> Source excerpt
After all the elders tie all the strings and mumble the chants, we all eat morsels of delicious pre-prepared offerings and drink the village rice whisky with our re-united spirits (never an uneven number of shots of rice whiskey – we are also drinking for our spirits, of course, and it would be rude to have just one shot for yourself). We are so full from dinner, but we must feed our souls nonetheless. It is at this point we realize that both the beautiful centre piece of the ceremony as well as all our individual offerings are all newly hand made. Even the individual banana leaf plates, incense and candle holders and flower chains have been freshly made that day by the village. An incredible amount of work and love has gone into our experience this evening, and we don’t even know how we can start to thank the villagers for their kindness.


It’s now been a couple of days since, and we’ve already released a couple of strings ourselves. Some were left in a Buddha cave, set into a cliff at the confluence of the Mekong and Nam Ou rivers, overlooking the Y-shape of the two vast rivers and beyond to rice fields and hills studded with water buffalo and working elephants. Ped told us how to pray to the Buddha in the cave like the locals do. Even though we’re not really Buddhists, we follow his instructions. We knelt in that cave, brought hands together and bowed our heads, wishing good wishes on a bunch of people very dear to us, and hoped that we could feel whole again.


We’re not sure if it all worked, our souls still seem like they’re floating around in the ether getting distracted by cats on YouTube and salad. But we did feel quite peaceful in that cave in the cliff face above the river. And the fact that everyone had made such an enormous effort for complete strangers was magical. So even if Buddha is not your bag, I think you’d like the spot, if only for the human good will poured over us all by this little village somewhere on the bank of the Mekong.

We find a field of pot(s)

Act 1. Overnight ‘sleeper’ bus from Hanoi to Vientiane, March 2014. Amongst other fellow travelers sharing our insomnia, we get chatting to a slightly eccentric English dude with a ginger afro, who tells us he’s off to find this mythical place. A field of pot, somewhere in northeast Laos. He’s asked the driver to give him directions, but after nearly being left by the roadside in the middle of nowhere at 4am, he decides to try from Vientiane.


Act 2. April 2014. After completing a loop of Bangkok, Ho Chi Minh City and Hanoi, we overhear ginger-afro’s Scooby-doo voice on Beer Hoi corner in the old city. Vientiane was a no-go. So was Vang Vien. He had hitchhiked to some village with a snake farm high in the mountains but was forced to return after the small windy road over the pass was blocked for the third day running by a couple of overturned lorries. As so many before him, he had given up and gone tubing.

> Supplied entries
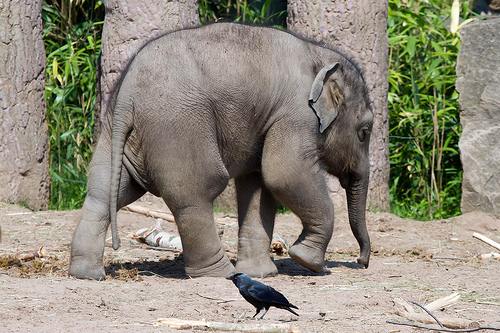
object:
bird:
[224, 273, 298, 321]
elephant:
[70, 23, 372, 282]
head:
[315, 46, 376, 180]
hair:
[319, 44, 371, 114]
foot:
[183, 246, 236, 278]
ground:
[2, 202, 498, 331]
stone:
[136, 228, 182, 252]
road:
[0, 211, 495, 329]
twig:
[387, 300, 498, 333]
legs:
[69, 141, 146, 280]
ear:
[309, 61, 343, 133]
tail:
[111, 73, 134, 249]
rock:
[456, 18, 499, 216]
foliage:
[388, 3, 464, 220]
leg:
[134, 124, 238, 277]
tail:
[276, 292, 299, 317]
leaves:
[43, 3, 103, 211]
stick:
[386, 300, 500, 331]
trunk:
[341, 178, 371, 267]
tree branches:
[388, 300, 498, 332]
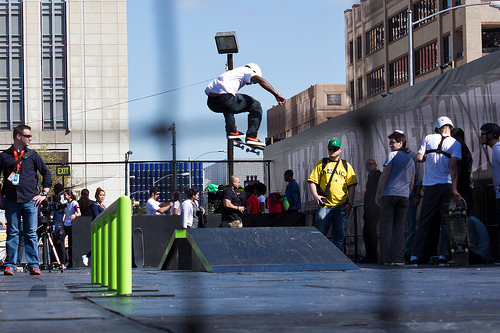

> To do
• a. According to the Laos travel excerpt, at the confluence of which two rivers is the Buddha cave set?
• b. Please write out the passage of the Laos travel excerpt starting at "It’s now been" and ending at "feel whole again.".
• c. Resume the Laos travel excerpt after its final sentence and keep the story going.

> Outputs by task
• a. The Mekong and Nam Ou rivers.

• b.
It’s now been a couple of days since, and we’ve already released a couple of strings ourselves. Some were left in a Buddha cave, set into a cliff at the confluence of the Mekong and Nam Ou rivers, overlooking the Y-shape of the two vast rivers and beyond to rice fields and hills studded with water buffalo and working elephants. Ped told us how to pray to the Buddha in the cave like the locals do. Even though we’re not really Buddhists, we follow his instructions. We knelt in that cave, brought hands together and bowed our heads, wishing good wishes on a bunch of people very dear to us, and hoped that we could feel whole again.

• c.
Act 3. Rumors skitted around just out of earshot in Luang Prabang as we visited this time around, November 2014. What was it, who has been, and how had they managed to get there? We felt like Richard at the beginning of The Beach, we even met a dude who looked like Robert Carlisle, but he turned out to be Dutch, excessively boring, negative and worst of all, sober.


Our imaginations stretched to their limits, 6 of our bravest decided to take the plunge into the unknown and hire a minivan to give us the best shot of actually making it to the Plain of Jars.


Within 5 minutes of meeting our driver ridiculously early in a misty morning in Luang Prabang, we were stopped dead in the road. Our driver was picking up his breakfast. 20 minutes later, we were tearing past our first turned up lorry on the windy mountain road south. This is starting well, we all thought to ourselves, and decided for the first time in 2 weeks to use our seatbelts.


As the morning got warmer, the scenery unfolded itself in the most spectacular way as we wound higher and higher into the mountains where, in fitting fashion with our adventure into the unknown and possibly paranormal, it suddenly got colder and colder.


6 hour of windy driving brought us to our third stop of the day, the tiny village of nun-chuck. Things went from curious to surreal when of the 4 ordered chicken soup lunches only 3 were served with chicken. Dr Rick and Mr. Yuen started acting strangely after conversing with a passing rooster and enquiries about plain-clothed men on mopeds carrying assault rifles were brushed off by our driver. “For security. So if anything happens, there is always someone for safety”. What happened? Safety of whom?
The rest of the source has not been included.